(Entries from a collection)
►
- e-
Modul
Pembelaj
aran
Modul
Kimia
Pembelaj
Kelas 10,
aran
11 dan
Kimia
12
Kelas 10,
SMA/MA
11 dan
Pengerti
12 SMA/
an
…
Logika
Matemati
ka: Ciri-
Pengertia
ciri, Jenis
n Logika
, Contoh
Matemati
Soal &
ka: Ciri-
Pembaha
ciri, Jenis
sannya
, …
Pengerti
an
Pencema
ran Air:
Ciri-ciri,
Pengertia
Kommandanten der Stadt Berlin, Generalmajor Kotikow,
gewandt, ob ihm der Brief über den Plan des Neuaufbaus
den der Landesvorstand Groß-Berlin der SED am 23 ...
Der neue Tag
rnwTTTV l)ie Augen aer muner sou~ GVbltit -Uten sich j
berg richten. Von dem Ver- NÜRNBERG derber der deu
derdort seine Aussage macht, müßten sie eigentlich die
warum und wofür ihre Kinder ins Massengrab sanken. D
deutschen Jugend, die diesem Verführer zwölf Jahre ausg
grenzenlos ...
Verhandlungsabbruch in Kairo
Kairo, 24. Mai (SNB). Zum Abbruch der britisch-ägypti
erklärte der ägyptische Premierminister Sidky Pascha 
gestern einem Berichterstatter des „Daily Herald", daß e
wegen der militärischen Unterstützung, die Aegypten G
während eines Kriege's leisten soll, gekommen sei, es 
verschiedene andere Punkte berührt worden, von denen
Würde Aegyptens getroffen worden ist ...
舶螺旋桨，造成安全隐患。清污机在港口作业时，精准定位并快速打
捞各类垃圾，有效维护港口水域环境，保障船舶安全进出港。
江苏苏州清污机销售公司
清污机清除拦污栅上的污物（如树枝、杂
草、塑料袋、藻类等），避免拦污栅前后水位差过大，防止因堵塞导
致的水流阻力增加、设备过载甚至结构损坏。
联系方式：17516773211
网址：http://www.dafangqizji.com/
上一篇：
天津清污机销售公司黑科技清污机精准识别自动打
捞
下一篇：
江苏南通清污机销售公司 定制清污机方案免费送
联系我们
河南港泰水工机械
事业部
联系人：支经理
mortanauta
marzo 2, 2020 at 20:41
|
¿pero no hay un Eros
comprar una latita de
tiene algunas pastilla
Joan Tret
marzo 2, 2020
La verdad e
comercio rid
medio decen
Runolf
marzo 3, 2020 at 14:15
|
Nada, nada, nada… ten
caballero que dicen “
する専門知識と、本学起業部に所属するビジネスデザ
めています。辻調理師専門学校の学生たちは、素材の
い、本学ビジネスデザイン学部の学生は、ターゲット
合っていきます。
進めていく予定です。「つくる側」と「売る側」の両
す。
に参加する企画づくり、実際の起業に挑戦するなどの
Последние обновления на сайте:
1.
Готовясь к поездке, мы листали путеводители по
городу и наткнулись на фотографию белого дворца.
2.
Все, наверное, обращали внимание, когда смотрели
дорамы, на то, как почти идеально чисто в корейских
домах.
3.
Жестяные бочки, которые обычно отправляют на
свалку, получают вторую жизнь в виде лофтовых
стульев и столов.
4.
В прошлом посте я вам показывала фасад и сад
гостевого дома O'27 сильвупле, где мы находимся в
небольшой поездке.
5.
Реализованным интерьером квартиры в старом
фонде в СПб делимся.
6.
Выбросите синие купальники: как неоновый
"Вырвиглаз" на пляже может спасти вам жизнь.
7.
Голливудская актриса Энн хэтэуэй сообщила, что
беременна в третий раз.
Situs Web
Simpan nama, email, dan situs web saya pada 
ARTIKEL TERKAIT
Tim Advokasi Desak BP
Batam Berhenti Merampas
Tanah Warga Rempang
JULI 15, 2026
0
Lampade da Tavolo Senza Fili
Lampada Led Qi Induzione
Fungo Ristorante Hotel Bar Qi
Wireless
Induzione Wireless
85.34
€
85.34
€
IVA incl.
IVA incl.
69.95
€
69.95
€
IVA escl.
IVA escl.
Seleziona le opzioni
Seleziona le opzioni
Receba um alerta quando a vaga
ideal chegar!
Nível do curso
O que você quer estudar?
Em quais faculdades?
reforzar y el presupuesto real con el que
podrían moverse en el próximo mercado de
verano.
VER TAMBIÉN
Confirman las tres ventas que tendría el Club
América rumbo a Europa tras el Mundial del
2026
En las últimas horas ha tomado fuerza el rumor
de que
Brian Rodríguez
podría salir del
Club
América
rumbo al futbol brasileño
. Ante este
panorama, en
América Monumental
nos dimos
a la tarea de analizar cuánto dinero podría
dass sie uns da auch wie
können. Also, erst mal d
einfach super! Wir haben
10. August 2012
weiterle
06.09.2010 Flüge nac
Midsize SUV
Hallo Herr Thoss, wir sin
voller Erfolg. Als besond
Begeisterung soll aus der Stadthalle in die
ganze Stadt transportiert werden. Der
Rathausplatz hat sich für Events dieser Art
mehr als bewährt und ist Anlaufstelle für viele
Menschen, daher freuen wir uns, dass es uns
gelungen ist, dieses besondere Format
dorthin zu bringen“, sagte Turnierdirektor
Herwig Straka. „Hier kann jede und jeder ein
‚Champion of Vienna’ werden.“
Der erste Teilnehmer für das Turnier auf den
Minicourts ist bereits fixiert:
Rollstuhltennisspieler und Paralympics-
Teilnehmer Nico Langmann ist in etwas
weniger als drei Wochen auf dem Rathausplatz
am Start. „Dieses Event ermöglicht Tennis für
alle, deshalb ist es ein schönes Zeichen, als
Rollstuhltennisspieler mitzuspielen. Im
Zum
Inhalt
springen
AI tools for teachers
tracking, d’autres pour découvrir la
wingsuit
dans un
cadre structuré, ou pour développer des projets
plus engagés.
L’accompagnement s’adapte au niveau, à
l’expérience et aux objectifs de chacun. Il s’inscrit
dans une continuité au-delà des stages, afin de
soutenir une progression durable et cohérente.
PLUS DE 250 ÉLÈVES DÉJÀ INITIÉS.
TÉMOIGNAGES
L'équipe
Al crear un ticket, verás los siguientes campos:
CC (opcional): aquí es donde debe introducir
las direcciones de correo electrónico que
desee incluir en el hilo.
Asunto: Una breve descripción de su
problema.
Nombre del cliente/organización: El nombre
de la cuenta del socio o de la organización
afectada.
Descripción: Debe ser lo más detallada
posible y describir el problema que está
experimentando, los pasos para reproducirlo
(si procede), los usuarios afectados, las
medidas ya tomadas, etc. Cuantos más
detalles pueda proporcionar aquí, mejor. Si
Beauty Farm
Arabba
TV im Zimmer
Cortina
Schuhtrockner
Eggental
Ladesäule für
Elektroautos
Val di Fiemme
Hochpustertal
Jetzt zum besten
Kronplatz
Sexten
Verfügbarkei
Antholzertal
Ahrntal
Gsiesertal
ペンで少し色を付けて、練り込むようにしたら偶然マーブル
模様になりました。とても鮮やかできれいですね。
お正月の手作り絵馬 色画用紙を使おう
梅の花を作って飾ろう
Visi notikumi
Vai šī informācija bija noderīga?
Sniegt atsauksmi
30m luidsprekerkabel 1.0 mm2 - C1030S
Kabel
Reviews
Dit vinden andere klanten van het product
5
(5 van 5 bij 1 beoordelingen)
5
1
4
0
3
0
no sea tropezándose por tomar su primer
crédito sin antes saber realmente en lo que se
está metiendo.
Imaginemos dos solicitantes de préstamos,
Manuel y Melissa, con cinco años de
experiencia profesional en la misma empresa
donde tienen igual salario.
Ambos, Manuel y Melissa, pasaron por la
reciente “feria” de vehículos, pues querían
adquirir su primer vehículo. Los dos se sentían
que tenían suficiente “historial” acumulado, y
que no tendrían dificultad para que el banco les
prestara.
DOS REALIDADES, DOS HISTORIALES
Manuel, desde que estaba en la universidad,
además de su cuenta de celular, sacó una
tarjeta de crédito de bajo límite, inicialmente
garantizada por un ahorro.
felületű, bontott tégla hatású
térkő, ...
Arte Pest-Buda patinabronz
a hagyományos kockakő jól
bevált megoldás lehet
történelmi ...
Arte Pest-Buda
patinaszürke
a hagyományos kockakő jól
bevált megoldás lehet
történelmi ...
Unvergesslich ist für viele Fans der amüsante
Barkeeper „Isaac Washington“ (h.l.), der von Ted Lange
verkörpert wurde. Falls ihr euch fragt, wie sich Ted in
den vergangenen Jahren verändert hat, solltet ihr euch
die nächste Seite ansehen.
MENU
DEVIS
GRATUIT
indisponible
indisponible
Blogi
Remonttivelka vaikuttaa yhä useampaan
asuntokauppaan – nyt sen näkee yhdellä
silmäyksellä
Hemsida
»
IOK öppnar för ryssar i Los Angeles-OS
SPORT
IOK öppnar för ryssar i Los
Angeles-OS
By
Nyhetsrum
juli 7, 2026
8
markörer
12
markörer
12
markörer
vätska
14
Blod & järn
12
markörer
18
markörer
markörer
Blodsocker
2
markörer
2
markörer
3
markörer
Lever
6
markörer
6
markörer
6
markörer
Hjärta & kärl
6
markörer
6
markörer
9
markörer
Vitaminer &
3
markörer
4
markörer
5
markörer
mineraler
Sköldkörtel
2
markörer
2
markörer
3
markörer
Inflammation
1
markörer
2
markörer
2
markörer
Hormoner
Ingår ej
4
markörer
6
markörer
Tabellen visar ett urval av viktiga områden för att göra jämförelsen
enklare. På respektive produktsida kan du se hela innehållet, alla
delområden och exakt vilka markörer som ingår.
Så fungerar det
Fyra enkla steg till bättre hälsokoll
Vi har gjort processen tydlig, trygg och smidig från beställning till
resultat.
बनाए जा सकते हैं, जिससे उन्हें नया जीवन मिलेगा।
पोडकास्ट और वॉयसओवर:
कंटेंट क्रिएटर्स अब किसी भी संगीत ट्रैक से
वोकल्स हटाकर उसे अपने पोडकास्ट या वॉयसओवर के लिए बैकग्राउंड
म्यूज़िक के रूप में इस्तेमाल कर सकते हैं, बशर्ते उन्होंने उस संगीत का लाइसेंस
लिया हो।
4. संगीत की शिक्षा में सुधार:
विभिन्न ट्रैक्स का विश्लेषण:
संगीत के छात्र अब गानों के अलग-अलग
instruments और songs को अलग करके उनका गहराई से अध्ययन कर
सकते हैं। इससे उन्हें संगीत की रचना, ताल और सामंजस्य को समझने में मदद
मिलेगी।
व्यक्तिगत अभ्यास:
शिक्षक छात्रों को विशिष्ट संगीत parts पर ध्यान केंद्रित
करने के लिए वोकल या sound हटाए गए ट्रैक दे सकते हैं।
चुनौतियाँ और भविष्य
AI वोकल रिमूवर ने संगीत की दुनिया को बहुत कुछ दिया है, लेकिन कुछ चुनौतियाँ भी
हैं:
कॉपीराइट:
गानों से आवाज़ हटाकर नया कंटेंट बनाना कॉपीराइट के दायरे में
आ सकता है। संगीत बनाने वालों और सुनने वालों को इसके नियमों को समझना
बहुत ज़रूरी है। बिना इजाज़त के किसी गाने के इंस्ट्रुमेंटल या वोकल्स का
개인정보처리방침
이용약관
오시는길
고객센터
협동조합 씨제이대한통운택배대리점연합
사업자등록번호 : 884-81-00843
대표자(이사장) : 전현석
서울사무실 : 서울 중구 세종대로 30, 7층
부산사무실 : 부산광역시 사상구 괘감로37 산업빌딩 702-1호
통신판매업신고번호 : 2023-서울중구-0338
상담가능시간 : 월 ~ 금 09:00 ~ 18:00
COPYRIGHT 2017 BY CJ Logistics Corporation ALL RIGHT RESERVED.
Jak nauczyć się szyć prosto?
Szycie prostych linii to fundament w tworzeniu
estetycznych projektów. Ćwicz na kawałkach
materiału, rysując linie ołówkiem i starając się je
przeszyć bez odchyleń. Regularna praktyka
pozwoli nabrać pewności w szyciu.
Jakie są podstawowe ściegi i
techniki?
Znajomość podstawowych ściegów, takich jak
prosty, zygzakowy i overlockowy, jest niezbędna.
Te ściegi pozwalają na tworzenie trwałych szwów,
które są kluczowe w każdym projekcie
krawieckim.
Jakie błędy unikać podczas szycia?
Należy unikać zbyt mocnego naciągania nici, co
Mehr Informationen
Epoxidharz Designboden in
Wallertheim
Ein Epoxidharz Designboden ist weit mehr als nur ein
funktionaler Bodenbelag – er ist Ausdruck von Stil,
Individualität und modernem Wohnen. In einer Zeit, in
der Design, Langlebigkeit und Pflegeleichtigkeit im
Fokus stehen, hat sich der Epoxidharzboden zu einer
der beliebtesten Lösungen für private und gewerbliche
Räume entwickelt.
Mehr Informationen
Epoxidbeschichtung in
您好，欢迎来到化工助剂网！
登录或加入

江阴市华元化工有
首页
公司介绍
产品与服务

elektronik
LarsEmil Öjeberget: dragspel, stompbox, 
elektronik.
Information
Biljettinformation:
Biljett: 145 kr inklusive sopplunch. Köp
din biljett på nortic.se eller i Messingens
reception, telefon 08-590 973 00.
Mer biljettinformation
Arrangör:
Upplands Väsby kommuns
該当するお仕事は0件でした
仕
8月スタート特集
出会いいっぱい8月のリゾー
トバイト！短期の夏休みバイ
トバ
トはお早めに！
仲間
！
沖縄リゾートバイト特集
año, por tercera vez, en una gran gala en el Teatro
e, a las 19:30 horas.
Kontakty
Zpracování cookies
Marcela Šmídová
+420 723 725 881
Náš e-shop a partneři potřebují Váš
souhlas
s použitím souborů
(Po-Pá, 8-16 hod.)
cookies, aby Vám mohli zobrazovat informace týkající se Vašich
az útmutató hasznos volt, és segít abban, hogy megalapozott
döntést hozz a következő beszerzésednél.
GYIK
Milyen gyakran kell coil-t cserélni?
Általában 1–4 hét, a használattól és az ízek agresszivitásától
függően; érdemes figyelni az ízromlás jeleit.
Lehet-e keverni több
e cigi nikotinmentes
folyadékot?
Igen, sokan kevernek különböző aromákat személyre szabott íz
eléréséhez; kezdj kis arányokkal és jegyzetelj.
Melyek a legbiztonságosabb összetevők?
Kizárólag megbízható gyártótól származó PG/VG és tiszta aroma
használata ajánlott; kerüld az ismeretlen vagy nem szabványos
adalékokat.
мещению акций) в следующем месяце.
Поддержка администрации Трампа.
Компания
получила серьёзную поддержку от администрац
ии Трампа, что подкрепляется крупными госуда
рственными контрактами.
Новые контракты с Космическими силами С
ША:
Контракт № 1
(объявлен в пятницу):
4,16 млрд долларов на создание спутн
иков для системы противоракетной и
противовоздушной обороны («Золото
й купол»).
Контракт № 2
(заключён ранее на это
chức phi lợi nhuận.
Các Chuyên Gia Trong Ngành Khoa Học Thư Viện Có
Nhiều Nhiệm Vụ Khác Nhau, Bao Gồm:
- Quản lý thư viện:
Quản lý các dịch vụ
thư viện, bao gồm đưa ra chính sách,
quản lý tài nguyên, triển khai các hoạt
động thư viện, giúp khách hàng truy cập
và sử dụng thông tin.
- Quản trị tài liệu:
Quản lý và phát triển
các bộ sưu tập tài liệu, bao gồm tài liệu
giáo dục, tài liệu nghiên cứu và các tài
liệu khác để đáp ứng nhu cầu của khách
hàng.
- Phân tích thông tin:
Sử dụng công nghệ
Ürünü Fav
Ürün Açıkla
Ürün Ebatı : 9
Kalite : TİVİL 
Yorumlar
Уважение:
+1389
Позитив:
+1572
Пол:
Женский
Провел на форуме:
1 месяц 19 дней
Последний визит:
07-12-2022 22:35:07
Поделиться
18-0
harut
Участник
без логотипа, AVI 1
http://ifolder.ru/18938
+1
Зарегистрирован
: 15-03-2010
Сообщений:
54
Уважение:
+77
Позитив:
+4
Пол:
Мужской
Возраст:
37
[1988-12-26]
◄
Render the lines as a numbered list, starting at the beginning of the entries and continuing through the line containing "Verhandlungsabbruch in Kairo", and leave out any blank lines.

PROBLEM SOLUTION:
1. - e-
2. Modul
3. Pembelaj
4. aran
5. Modul
6. Kimia
7. Pembelaj
8. Kelas 10,
9. aran
10. 11 dan
11. Kimia
12. 12
13. Kelas 10,
14. SMA/MA
15. 11 dan
16. Pengerti
17. 12 SMA/
18. an
19. …
20. Logika
21. Matemati
22. ka: Ciri-
23. Pengertia
24. ciri, Jenis
25. n Logika
26. , Contoh
27. Matemati
28. Soal &
29. ka: Ciri-
30. Pembaha
31. ciri, Jenis
32. sannya
33. , …
34. Pengerti
35. an
36. Pencema
37. ran Air:
38. Ciri-ciri,
39. Pengertia
40. Kommandanten der Stadt Berlin, Generalmajor Kotikow,
41. gewandt, ob ihm der Brief über den Plan des Neuaufbaus
42. den der Landesvorstand Groß-Berlin der SED am 23 ...
43. Der neue Tag
44. rnwTTTV l)ie Augen aer muner sou~ GVbltit -Uten sich j
45. berg richten. Von dem Ver- NÜRNBERG derber der deu
46. derdort seine Aussage macht, müßten sie eigentlich die
47. warum und wofür ihre Kinder ins Massengrab sanken. D
48. deutschen Jugend, die diesem Verführer zwölf Jahre ausg
49. grenzenlos ...
50. Verhandlungsabbruch in Kairo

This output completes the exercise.